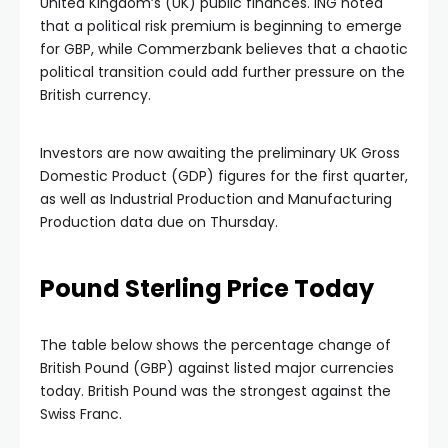
United Kingdom’s (UK) public finances. ING noted
that a political risk premium is beginning to emerge
for GBP, while Commerzbank believes that a chaotic
political transition could add further pressure on the
British currency.
Investors are now awaiting the preliminary UK Gross
Domestic Product (GDP) figures for the first quarter,
as well as Industrial Production and Manufacturing
Production data due on Thursday.
Pound Sterling Price Today
The table below shows the percentage change of
British Pound (GBP) against listed major currencies
today. British Pound was the strongest against the
Swiss Franc.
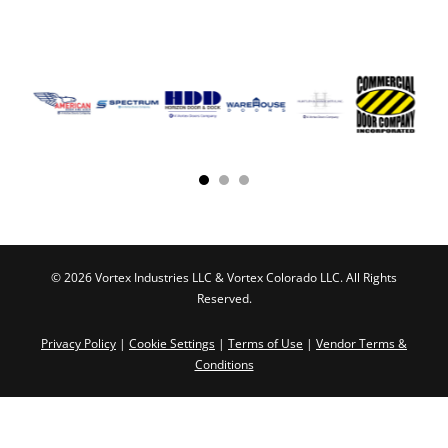
© 2026 Vortex Industries LLC & Vortex Colorado LLC. All Rights
Reserved.
Privacy Policy
|
Cookie Settings
|
Terms of Use
|
Vendor Terms &
Conditions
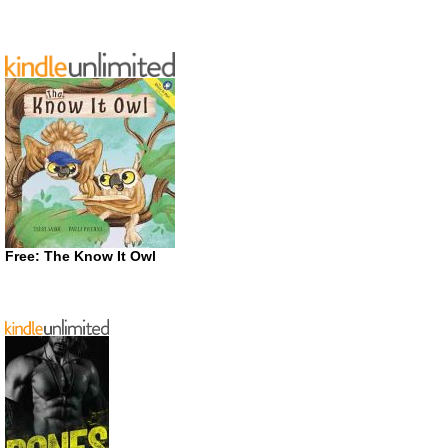
Free: The Know It Owl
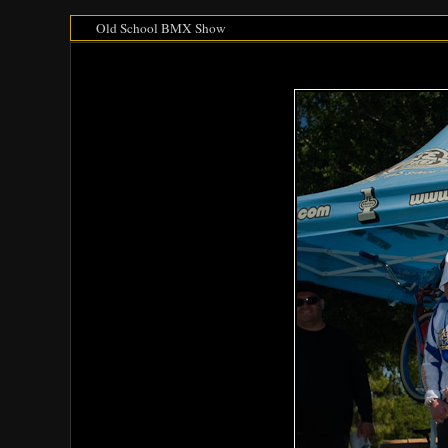
Old School BMX Show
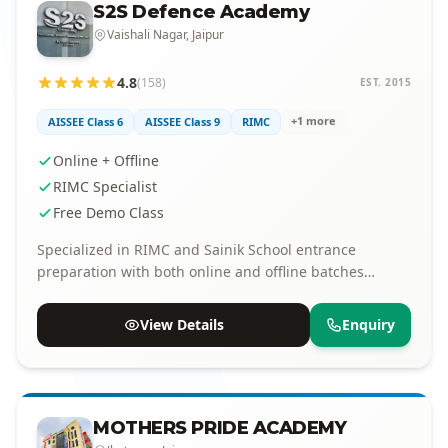
S2S Defence Academy
Vaishali Nagar, Jaipur
4.8
(158)
EST. 2015
+1 more
AISSEE Class 6
AISSEE Class 9
RIMC
Online + Offline
RIMC Specialist
Free Demo Class
Specialized in RIMC and Sainik School entrance
preparation with both online and offline batches
available.
View Details
Enquiry
MOTHERS PRIDE ACADEMY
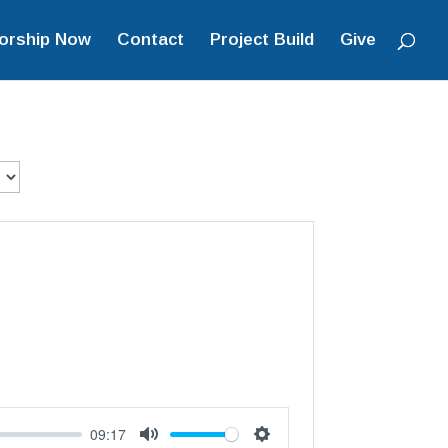
orship Now
Contact
Project Build
Give
09:17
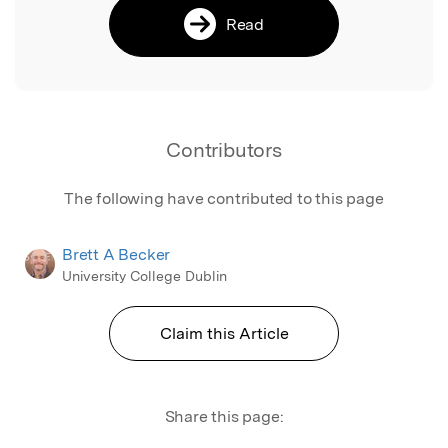
Read
Contributors
The following have contributed to this page
Brett A Becker
University College Dublin
Claim this Article
Share this page:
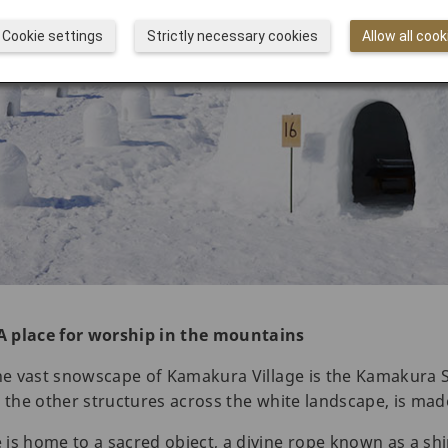
Cookie settings
Strictly necessary cookies
Allow all cook
A place for worship in the mountains
the vast snowscape of Kamakura Village is the Kamakura S
ike the other structures across the white landscape, is ma
is home to a sacred object, a divine rope known as a sh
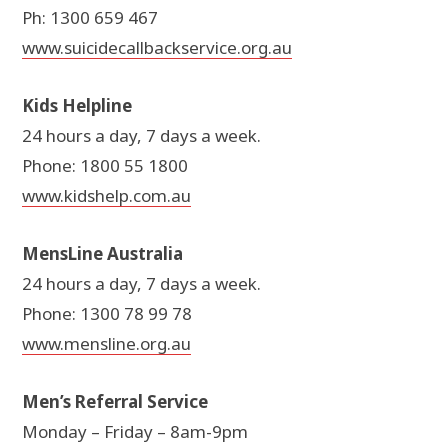
Ph: 1300 659 467
www.suicidecallbackservice.org.au
Kids Helpline
24 hours a day, 7 days a week.
Phone: 1800 55 1800
www.kidshelp.com.au
MensLine Australia
24 hours a day, 7 days a week.
Phone: 1300 78 99 78
www.mensline.org.au
Men’s Referral Service
Monday – Friday – 8am-9pm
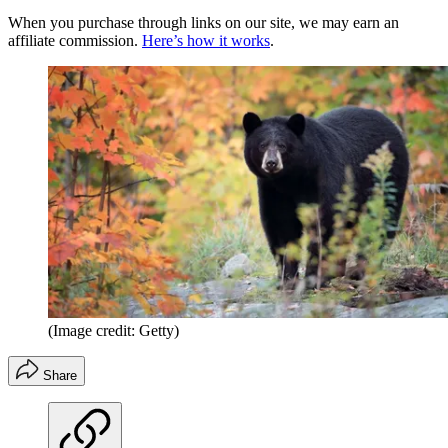
When you purchase through links on our site, we may earn an
affiliate commission.
Here’s how it works
.
(Image credit: Getty)
Share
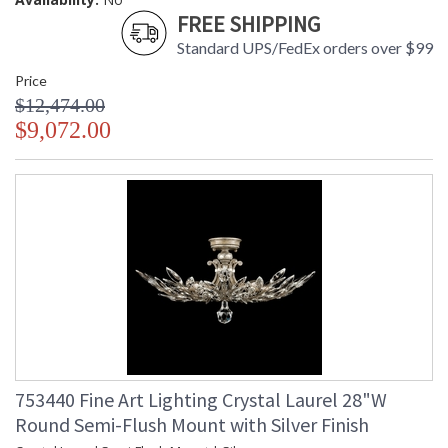
FREE SHIPPING
Standard UPS/FedEx orders over $99
Price
$12,474.00
$9,072.00
753440 Fine Art Lighting Crystal Laurel 28"W
Round Semi-Flush Mount with Silver Finish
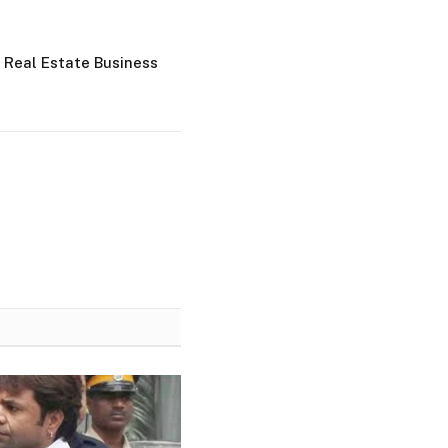
 Real Estate Business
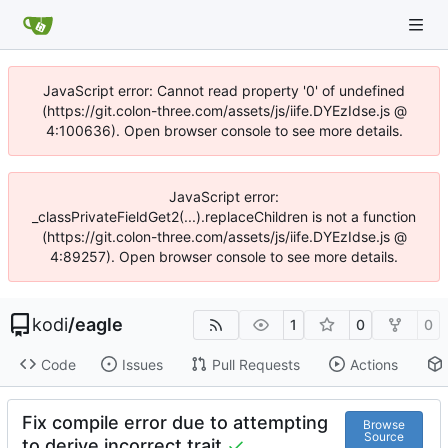
JavaScript error: Cannot read property '0' of undefined
(https://git.colon-three.com/assets/js/iife.DYEzIdse.js @
4:100636). Open browser console to see more details.
JavaScript error:
_classPrivateFieldGet2(...).replaceChildren is not a function
(https://git.colon-three.com/assets/js/iife.DYEzIdse.js @
4:89257). Open browser console to see more details.
kodi
/
eagle
1
0
0
Code
Issues
Pull Requests
Actions
Fix compile error due to attempting
Browse
Source
to derive incorrect trait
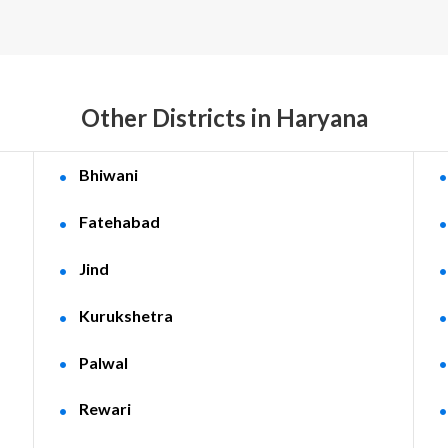
Other Districts in Haryana
Bhiwani
Fatehabad
Jind
Kurukshetra
Palwal
Rewari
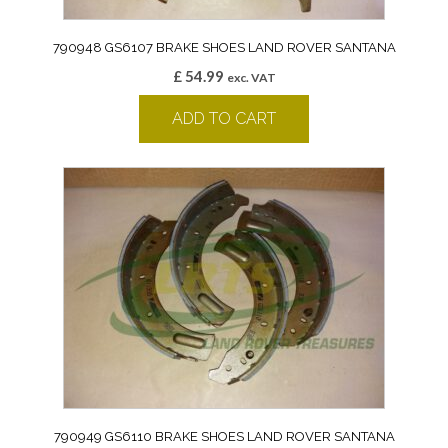
790948 GS6107 BRAKE SHOES LAND ROVER SANTANA
£
54.99
exc. VAT
ADD TO CART
790949 GS6110 BRAKE SHOES LAND ROVER SANTANA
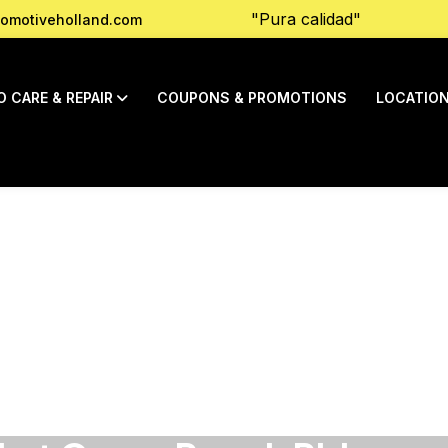
"Pura calidad"
omotiveholland.com
O CARE & REPAIR
COUPONS & PROMOTIONS
LOCATIO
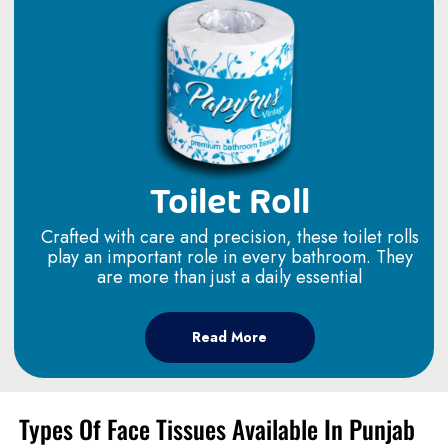
Toilet Roll
Crafted with care and precision, these toilet rolls
play an important role in every bathroom. They
are more than just a daily essential
Read More
Types Of Face Tissues Available In Punjab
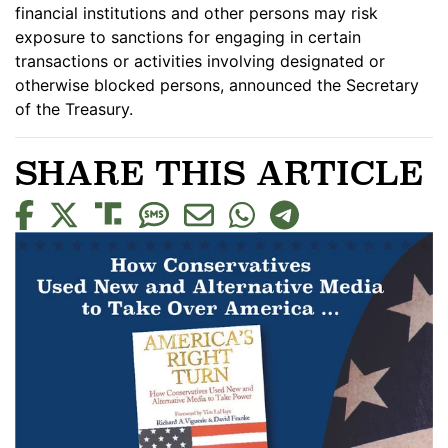
financial institutions and other persons may risk
exposure to sanctions for engaging in certain
transactions or activities involving designated or
otherwise blocked persons, announced the Secretary
of the Treasury.
SHARE THIS ARTICLE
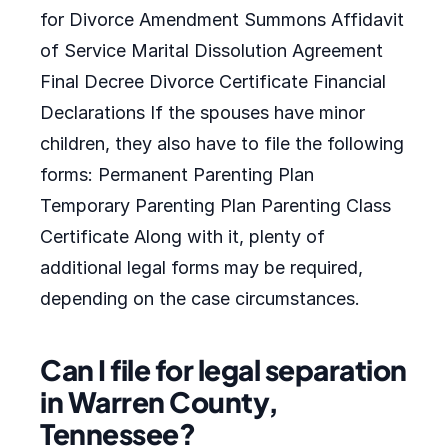
for Divorce Amendment Summons Affidavit
of Service Marital Dissolution Agreement
Final Decree Divorce Certificate Financial
Declarations If the spouses have minor
children, they also have to file the following
forms: Permanent Parenting Plan
Temporary Parenting Plan Parenting Class
Certificate Along with it, plenty of
additional legal forms may be required,
depending on the case circumstances.
Can I file for legal separation
in Warren County,
Tennessee?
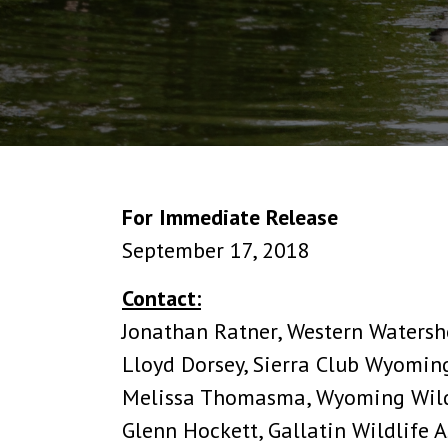
For Immediate Release
September 17, 2018
Contact:
Jonathan Ratner, Western Watersh
Lloyd Dorsey, Sierra Club Wyomin
Melissa Thomasma, Wyoming Wildl
Glenn Hockett, Gallatin Wildlife 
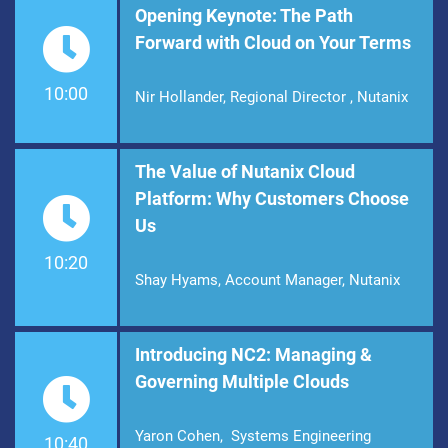
Opening Keynote: The Path
Forward with Cloud on Your Terms
10:00
Nir Hollander, Regional Director , Nutanix
The Value of Nutanix Cloud
Platform: Why Customers Choose
Us
10:20
Shay Hyams, Account Manager, Nutanix
Introducing NC2: Managing &
Governing Multiple Clouds
Yaron Cohen, Systems Engineering
10:40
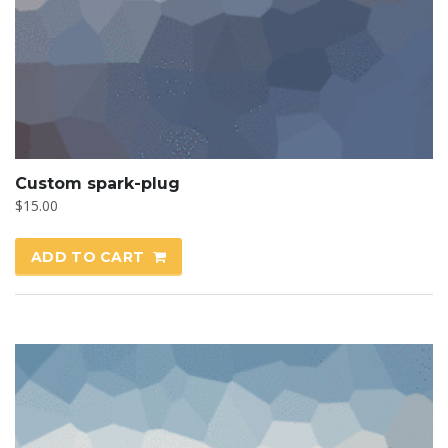
Custom spark-plug
$
15.00
ADD TO CART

- **What to produce**:
Print the lines from the one that contains "Temporary Parenting Plan Parenting Class" through the final line of the material above, exactly and only those, with pictures left out.

- **Result**:
Temporary Parenting Plan Parenting Class
Certificate Along with it, plenty of
additional legal forms may be required,
depending on the case circumstances.
Can I file for legal separation
in Warren County,
Tennessee?
For Immediate Release
September 17, 2018
Contact:
Jonathan Ratner, Western Watersh
Lloyd Dorsey, Sierra Club Wyomin
Melissa Thomasma, Wyoming Wildl
Glenn Hockett, Gallatin Wildlife 
Opening Keynote: The Path
Forward with Cloud on Your Terms
10:00
Nir Hollander, Regional Director , Nutanix
The Value of Nutanix Cloud
Platform: Why Customers Choose
Us
10:20
Shay Hyams, Account Manager, Nutanix
Introducing NC2: Managing &
Governing Multiple Clouds
Yaron Cohen, Systems Engineering
10:40
Custom spark-plug
$
15.00
ADD TO CART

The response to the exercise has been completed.